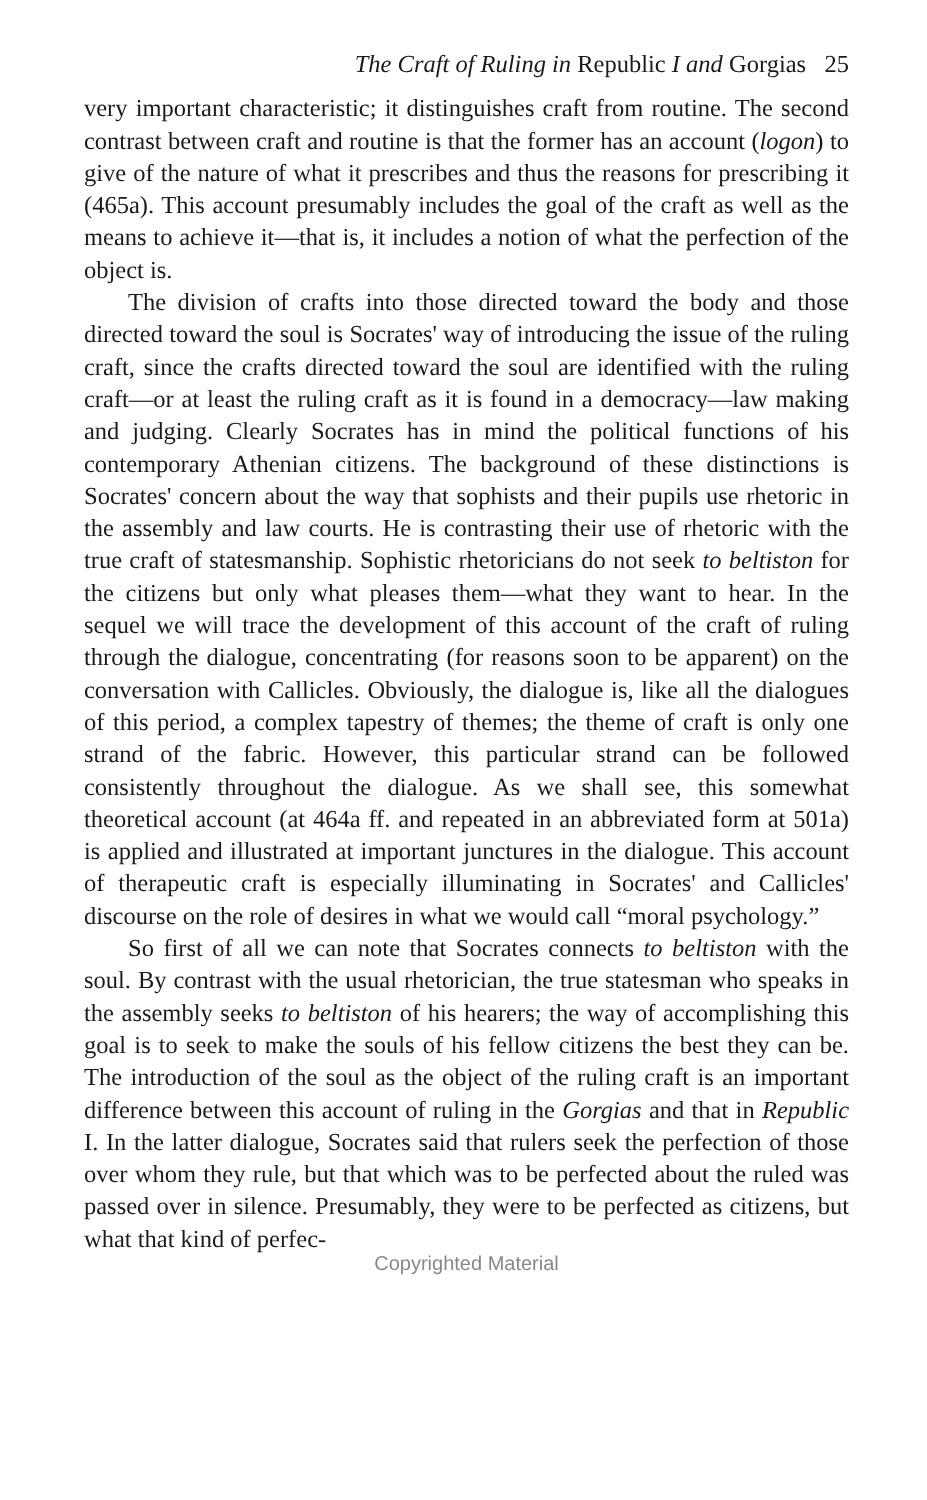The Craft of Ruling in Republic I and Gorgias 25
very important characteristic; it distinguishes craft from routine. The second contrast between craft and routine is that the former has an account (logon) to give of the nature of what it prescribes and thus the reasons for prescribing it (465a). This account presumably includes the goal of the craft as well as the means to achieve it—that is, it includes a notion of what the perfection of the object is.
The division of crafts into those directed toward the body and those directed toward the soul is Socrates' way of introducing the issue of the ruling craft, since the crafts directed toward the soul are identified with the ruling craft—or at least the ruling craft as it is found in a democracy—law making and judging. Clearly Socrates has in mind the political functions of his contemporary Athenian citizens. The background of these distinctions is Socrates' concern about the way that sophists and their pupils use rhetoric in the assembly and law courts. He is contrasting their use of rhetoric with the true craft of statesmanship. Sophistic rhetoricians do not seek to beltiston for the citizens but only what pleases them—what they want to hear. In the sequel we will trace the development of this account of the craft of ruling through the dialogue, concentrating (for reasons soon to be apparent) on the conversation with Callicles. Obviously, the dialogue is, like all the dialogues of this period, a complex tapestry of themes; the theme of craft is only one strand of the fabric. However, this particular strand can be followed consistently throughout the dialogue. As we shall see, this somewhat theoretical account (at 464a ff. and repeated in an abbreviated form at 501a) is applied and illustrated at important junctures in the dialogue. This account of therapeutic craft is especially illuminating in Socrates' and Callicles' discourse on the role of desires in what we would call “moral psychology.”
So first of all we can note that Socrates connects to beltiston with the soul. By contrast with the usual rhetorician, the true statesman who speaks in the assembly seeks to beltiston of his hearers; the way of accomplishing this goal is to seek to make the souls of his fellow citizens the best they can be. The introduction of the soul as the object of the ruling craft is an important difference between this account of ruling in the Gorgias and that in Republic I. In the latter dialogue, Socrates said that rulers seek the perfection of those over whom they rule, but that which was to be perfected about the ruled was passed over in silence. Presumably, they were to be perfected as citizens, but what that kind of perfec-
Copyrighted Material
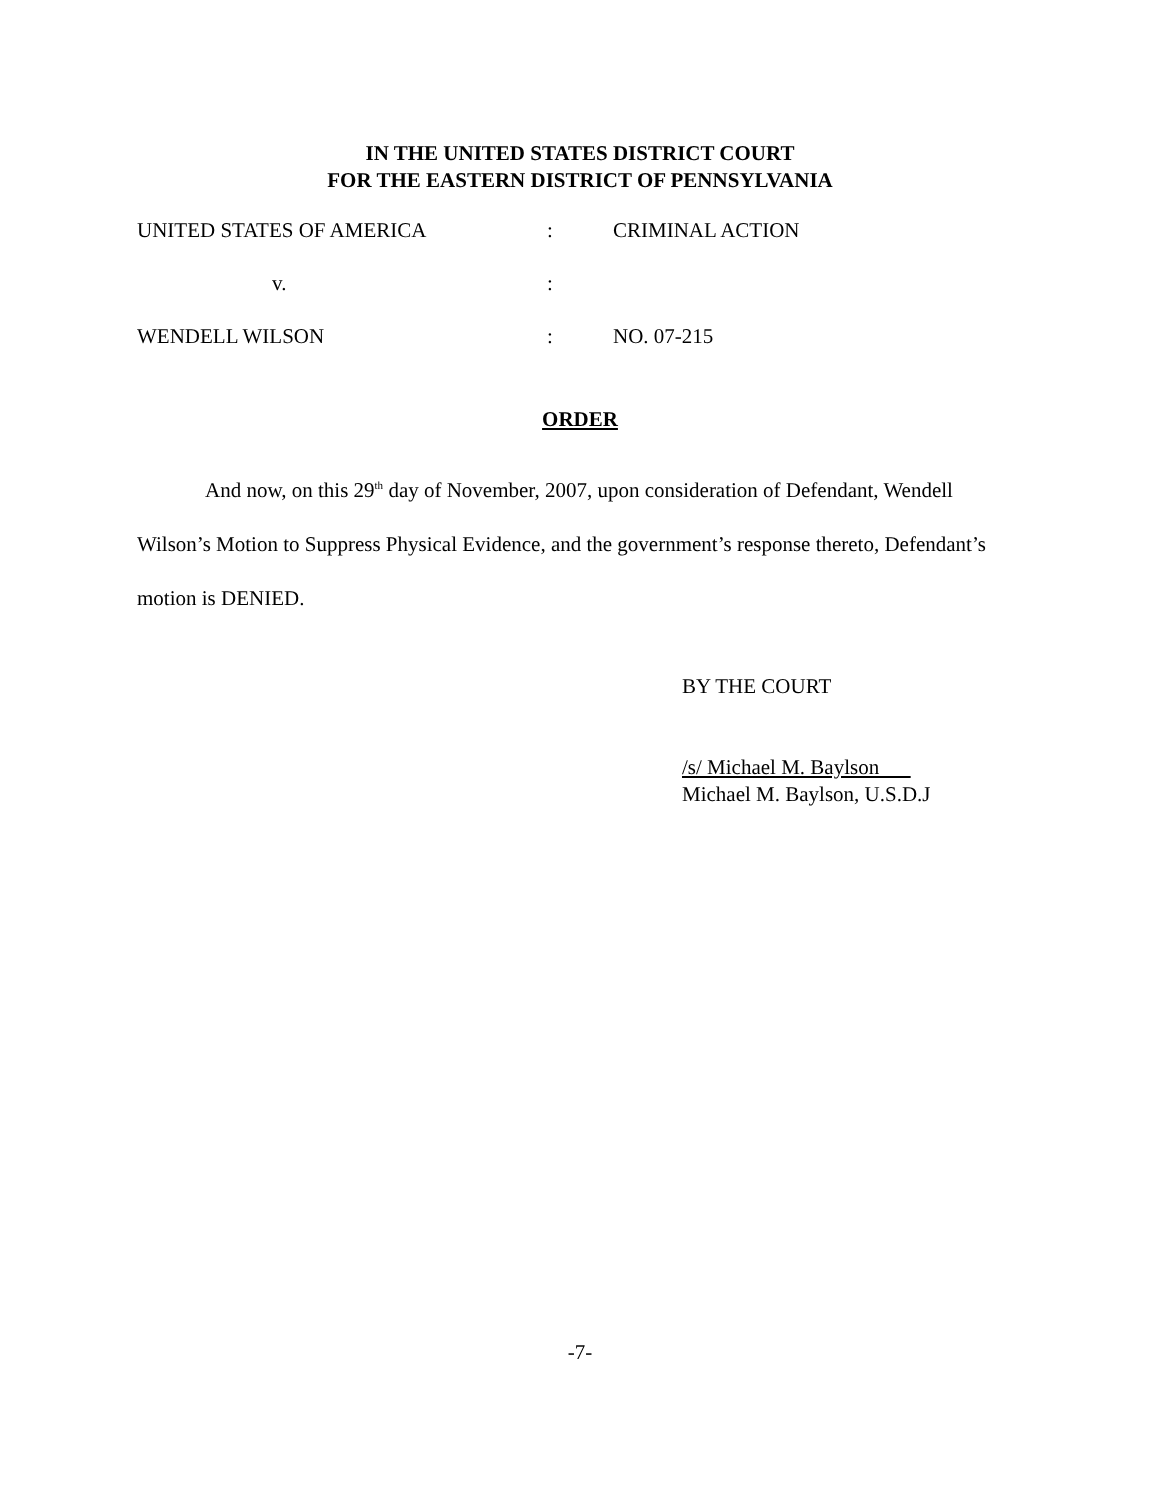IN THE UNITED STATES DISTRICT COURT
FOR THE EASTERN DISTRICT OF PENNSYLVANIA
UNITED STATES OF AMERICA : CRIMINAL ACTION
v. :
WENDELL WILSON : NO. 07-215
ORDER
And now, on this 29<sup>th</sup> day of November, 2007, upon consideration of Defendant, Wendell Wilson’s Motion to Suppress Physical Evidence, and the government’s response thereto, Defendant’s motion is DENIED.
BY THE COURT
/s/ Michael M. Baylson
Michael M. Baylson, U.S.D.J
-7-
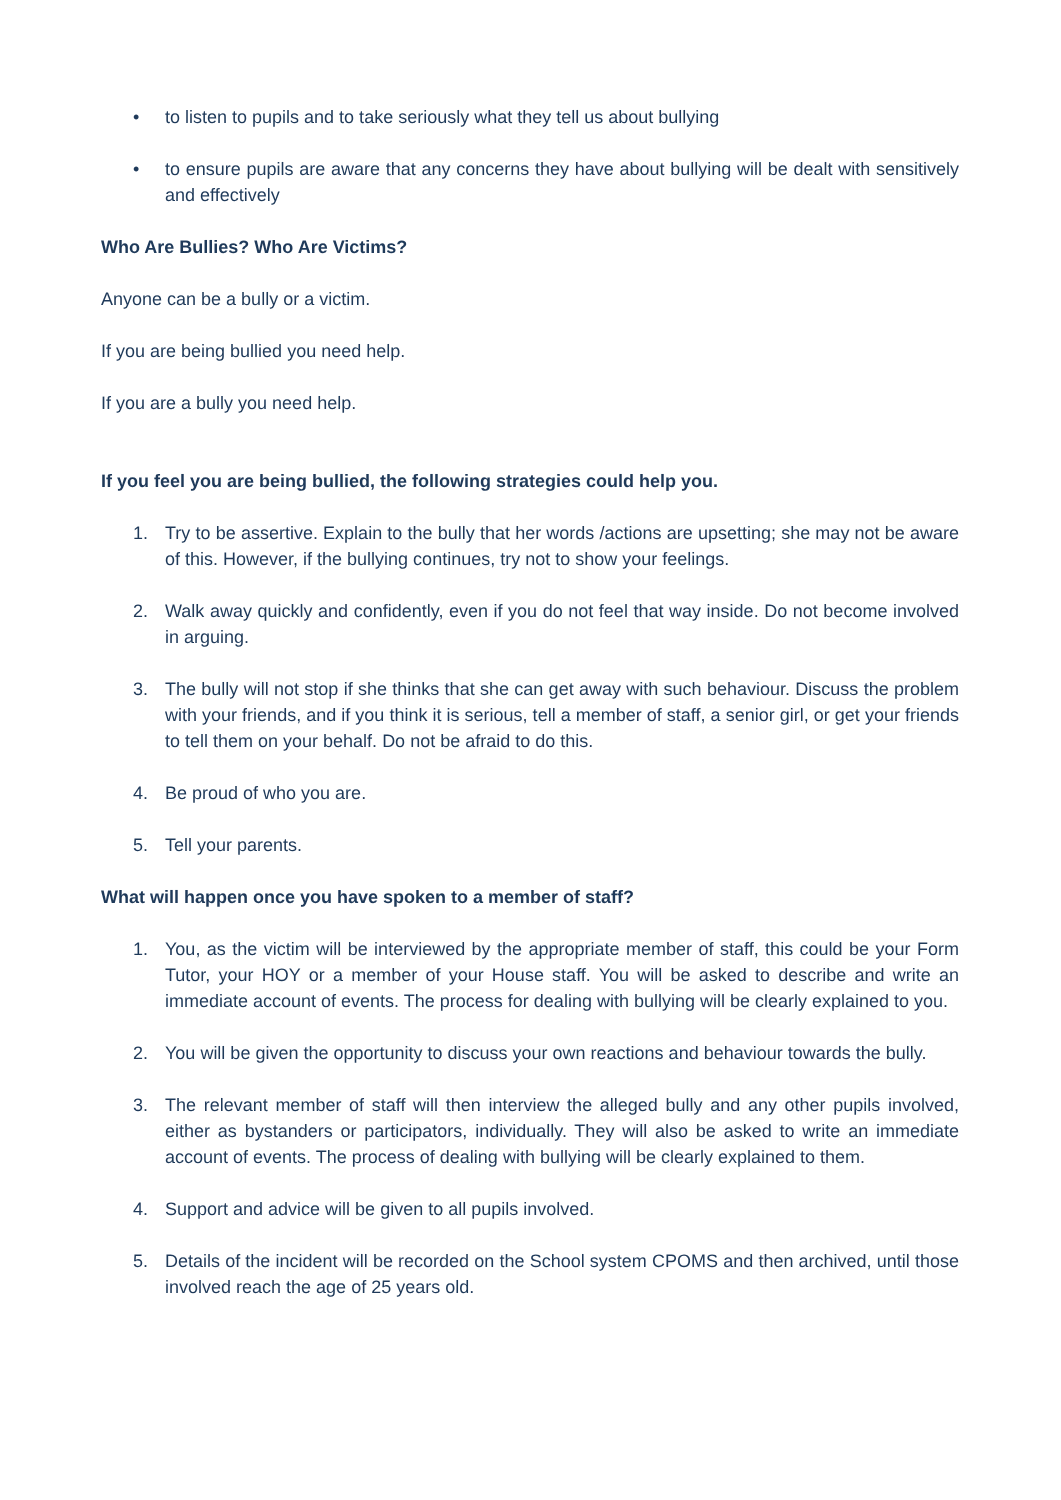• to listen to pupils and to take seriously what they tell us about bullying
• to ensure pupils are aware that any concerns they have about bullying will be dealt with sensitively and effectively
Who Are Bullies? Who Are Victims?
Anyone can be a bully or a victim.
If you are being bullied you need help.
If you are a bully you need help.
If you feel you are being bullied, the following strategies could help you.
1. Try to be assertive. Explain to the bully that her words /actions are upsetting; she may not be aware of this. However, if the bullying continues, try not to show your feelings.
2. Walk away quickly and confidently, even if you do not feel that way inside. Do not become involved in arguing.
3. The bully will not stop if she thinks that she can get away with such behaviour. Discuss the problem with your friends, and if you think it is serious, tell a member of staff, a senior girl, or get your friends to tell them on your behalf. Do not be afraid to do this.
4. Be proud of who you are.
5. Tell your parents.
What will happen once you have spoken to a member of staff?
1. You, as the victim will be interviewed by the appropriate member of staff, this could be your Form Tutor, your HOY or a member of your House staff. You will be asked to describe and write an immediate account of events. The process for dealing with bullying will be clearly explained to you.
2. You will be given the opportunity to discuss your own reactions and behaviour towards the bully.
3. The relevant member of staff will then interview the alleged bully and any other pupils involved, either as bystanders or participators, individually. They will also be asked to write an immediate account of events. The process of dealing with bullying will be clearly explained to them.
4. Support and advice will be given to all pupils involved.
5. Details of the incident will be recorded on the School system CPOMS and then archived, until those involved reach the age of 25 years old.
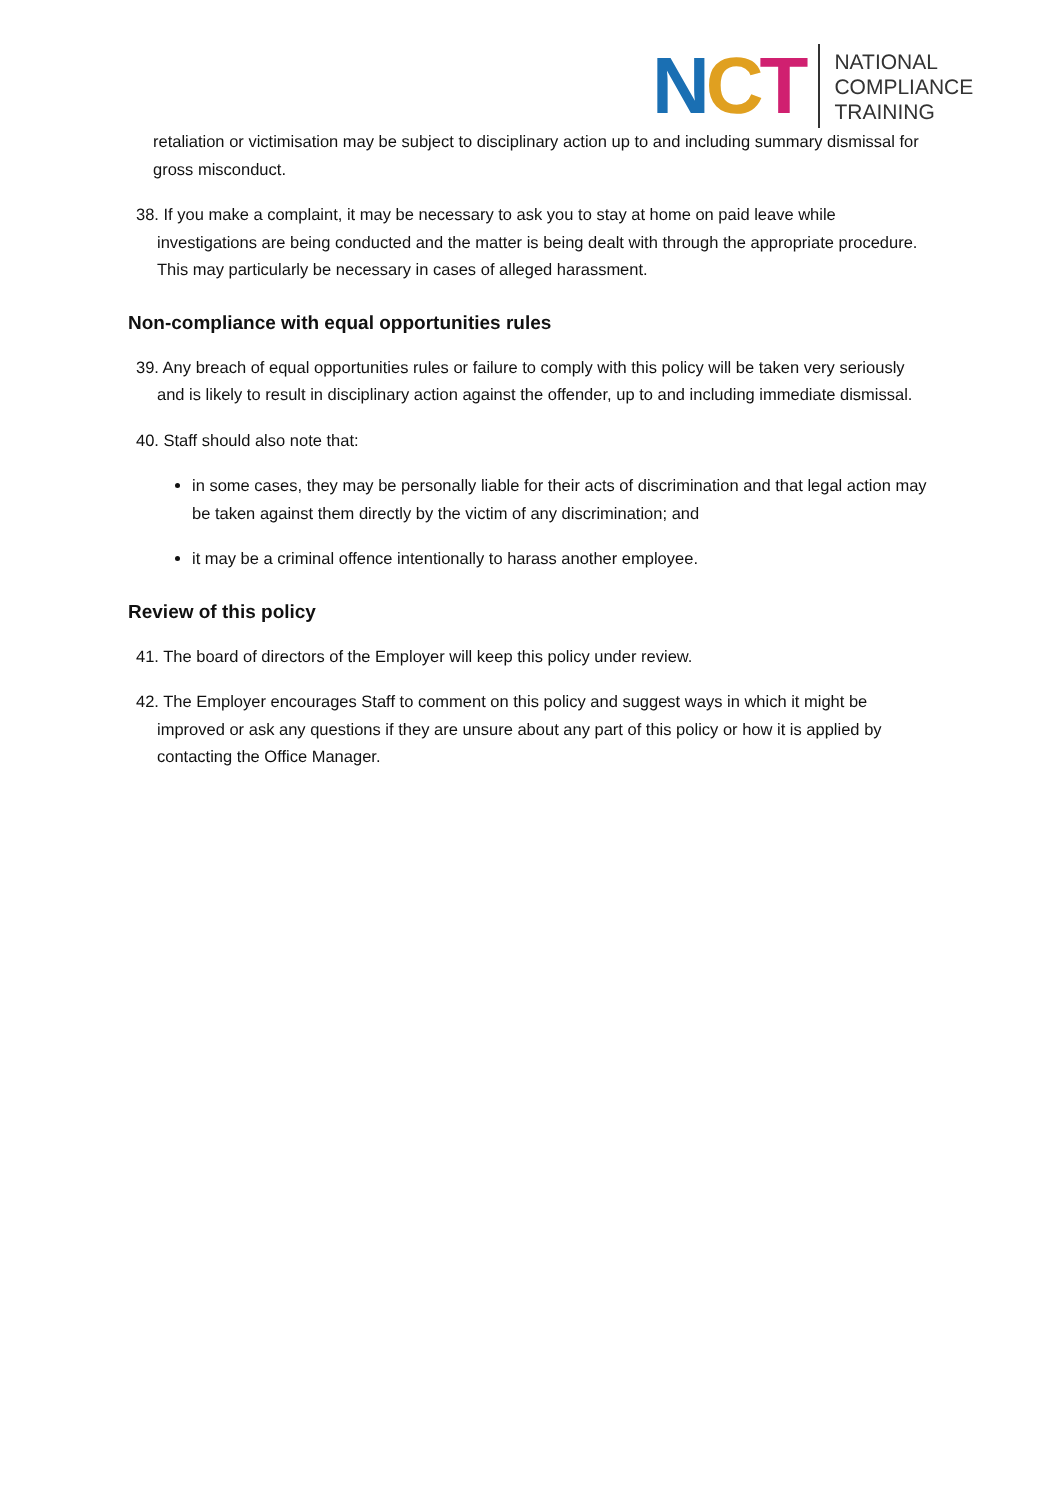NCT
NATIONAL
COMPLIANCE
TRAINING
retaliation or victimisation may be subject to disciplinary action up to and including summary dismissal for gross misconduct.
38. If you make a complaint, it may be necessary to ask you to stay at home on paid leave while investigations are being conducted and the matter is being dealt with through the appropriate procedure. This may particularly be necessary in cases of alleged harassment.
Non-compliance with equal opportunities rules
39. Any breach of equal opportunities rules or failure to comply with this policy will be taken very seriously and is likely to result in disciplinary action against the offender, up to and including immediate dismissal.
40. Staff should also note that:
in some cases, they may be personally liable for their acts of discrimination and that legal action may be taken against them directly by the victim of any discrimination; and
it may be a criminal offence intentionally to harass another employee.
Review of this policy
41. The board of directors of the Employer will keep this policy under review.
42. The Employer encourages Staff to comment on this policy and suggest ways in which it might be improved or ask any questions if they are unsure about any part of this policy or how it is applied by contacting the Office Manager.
★ ★ ★ ★ ★
Directions — Please reproduce the listing exactly from its opening line through the line that contains "very important characteristic;", both included, with all pictures omitted.

Solution to this problem —
The Craft of Ruling in Republic I and Gorgias 25
very important characteristic; it distinguishes craft from routine. The second contrast between craft and routine is that the former has an account (logon) to give of the nature of what it prescribes and thus the reasons for prescribing it (465a). This account presumably includes the goal of the craft as well as the means to achieve it—that is, it includes a notion of what the perfection of the object is.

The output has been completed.